EXERCISE DESCRIPTION: Every line from the line containing "### Using game.py" to the end of the data must appear in the answer exactly as it appears there, and nothing else.

RECORDED DATA:
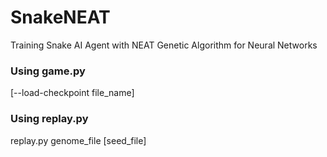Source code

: # SnakeNEAT
Training Snake AI Agent with NEAT Genetic Algorithm for Neural Networks

### Using game.py
[--load-checkpoint file_name]

### Using replay.py
replay.py genome_file [seed_file]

FINISHED EXERCISE:
### Using game.py
[--load-checkpoint file_name]

### Using replay.py
replay.py genome_file [seed_file]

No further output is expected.